___ Data for analysis ___

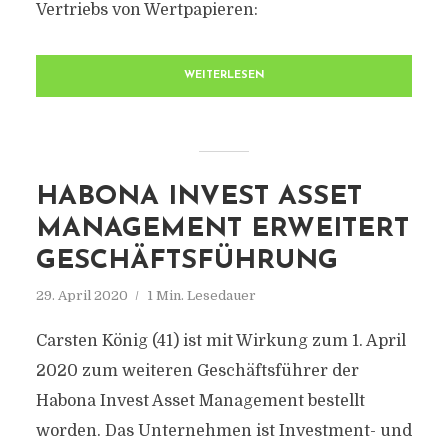
Vertriebs von Wertpapieren:
WEITERLESEN
HABONA INVEST ASSET
MANAGEMENT ERWEITERT
GESCHÄFTSFÜHRUNG
29. April 2020
1 Min. Lesedauer
Carsten König (41) ist mit Wirkung zum 1. April
2020 zum weiteren Geschäftsführer der
Habona Invest Asset Management bestellt
worden. Das Unternehmen ist Investment- und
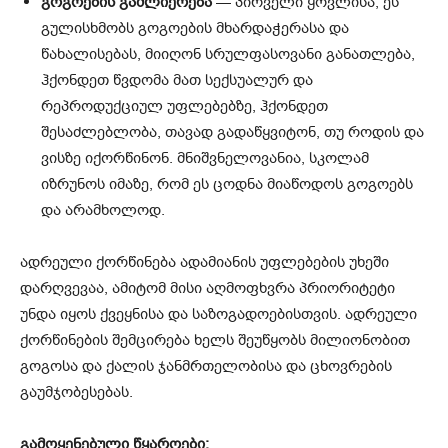
გოგოების გაძლიერება
— პირველი ყოვლისა, ეს
გულისხმობს გოგოების მხარდაჭერასა და
წახალისებას, მიიღონ სრულფასოვანი განათლება,
ჰქონდეთ წვდომა მათ სექსუალურ და
რეპროდუქციულ უფლებებზე, ჰქონდეთ
შესაძლებლობა, თავად გადაწყვიტონ, თუ როდის და
ვისზე იქორწინონ. მნიშვნელოვანია, სკოლამ
იზრუნოს იმაზე, რომ ეს ცოდნა მიაწოდოს გოგოებს
და არამხოლოდ.
ადრეული ქორწინება ადამიანის უფლებების უხეში
დარღვევაა, ამიტომ მისი აღმოფხვრა პრიორიტეტი
უნდა იყოს ქვეყნისა და საზოგადოებისთვის. ადრეული
ქორწინების შემცირება ხელს შეუწყობს მილიონობით
გოგოსა და ქალის ჯანმრთელობისა და ცხოვრების
გაუმჯობესებას.
გამოყენებული წყაროები:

___

(Problem to work on):
Copy each line above exactly, with no images.

(Answer box):
Vertriebs von Wertpapieren:
WEITERLESEN
HABONA INVEST ASSET
MANAGEMENT ERWEITERT
GESCHÄFTSFÜHRUNG
29. April 2020
1 Min. Lesedauer
Carsten König (41) ist mit Wirkung zum 1. April
2020 zum weiteren Geschäftsführer der
Habona Invest Asset Management bestellt
worden. Das Unternehmen ist Investment- und
გოგოების გაძლიერება
— პირველი ყოვლისა, ეს
გულისხმობს გოგოების მხარდაჭერასა და
წახალისებას, მიიღონ სრულფასოვანი განათლება,
ჰქონდეთ წვდომა მათ სექსუალურ და
რეპროდუქციულ უფლებებზე, ჰქონდეთ
შესაძლებლობა, თავად გადაწყვიტონ, თუ როდის და
ვისზე იქორწინონ. მნიშვნელოვანია, სკოლამ
იზრუნოს იმაზე, რომ ეს ცოდნა მიაწოდოს გოგოებს
და არამხოლოდ.
ადრეული ქორწინება ადამიანის უფლებების უხეში
დარღვევაა, ამიტომ მისი აღმოფხვრა პრიორიტეტი
უნდა იყოს ქვეყნისა და საზოგადოებისთვის. ადრეული
ქორწინების შემცირება ხელს შეუწყობს მილიონობით
გოგოსა და ქალის ჯანმრთელობისა და ცხოვრების
გაუმჯობესებას.
გამოყენებული წყაროები:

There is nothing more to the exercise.